Excerpted text ▸

Boston Herald

Tsarnaev lawyers seek to unseal jury questionna­ires

Legal team to argue convicted terrorist doomed from start

- By LAUREL J. SWEET — laurel.sweet@bostonhera­ld.com

The persuasion­s, prejudices and private lives of 1,355 Bay State residents rejected from sitting in judgment of Boston Marathon bomber Dzhokhar Tsarnaev in 2015 could soon be public when his appellate team argues the young terrorist’s jury pool was so poisoned it doomed him to be sentenced to death.

Tsarnaev defender David Patton on Monday filed a motion with U.S. District Court Judge George O’Toole Jr. asking that completed screening questionna­ires of every woman and man not seated as one of 12 jurors or six alternates be partially unsealed after more than three years under lock and key. Patton, whose direct appeal brief on Tsarnaev’s behalf is due next month, is agreeing up front to redact the prospectiv­e jurors’ names, occupation­s and addresses, as well as relatives’ names and any medical issues that may have impacted their ability to serve.

Task 1 ▸
Please print the Tsarnaev article word for word, starting at the words "Legal team to" and stopping after "sentenced to death.".
Task 2 ▸
For each statement below, say whether the Tsarnaev article agrees with it, answering yes or no and quoting the words that decide it: (a) The motion was filed with U.S. District Court Judge George O'Toole Jr. (b) 1,500 residents were rejected from the jury. (c) The screening documents have been sealed for less than a year.

Extracted material ▸
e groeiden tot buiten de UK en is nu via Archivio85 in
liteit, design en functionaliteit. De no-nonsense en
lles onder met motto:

...

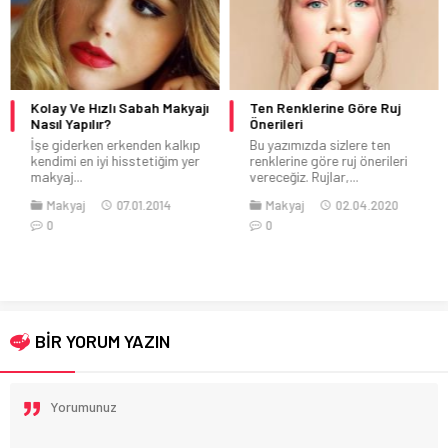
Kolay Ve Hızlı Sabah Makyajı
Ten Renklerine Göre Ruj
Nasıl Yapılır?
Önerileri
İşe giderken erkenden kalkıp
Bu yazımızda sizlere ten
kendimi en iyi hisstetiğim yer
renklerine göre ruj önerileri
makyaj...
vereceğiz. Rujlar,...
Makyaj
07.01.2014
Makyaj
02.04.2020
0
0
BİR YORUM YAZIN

--

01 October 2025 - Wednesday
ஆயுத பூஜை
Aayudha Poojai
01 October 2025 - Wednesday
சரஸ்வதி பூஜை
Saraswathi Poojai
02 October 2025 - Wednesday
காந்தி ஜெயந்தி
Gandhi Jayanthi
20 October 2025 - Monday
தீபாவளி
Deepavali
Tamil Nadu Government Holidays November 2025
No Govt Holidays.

Your response 1 ▸
Legal team to argue convicted terrorist doomed from start

- By LAUREL J. SWEET — laurel.sweet@bostonhera­ld.com

The persuasion­s, prejudices and private lives of 1,355 Bay State residents rejected from sitting in judgment of Boston Marathon bomber Dzhokhar Tsarnaev in 2015 could soon be public when his appellate team argues the young terrorist’s jury pool was so poisoned it doomed him to be sentenced to death.

Your response 2 ▸
(a) Yes: "filed a motion with U.S. District Court Judge George O’Toole Jr."
(b) No: "1,355 Bay State residents rejected"
(c) No: "after more than three years under lock and key"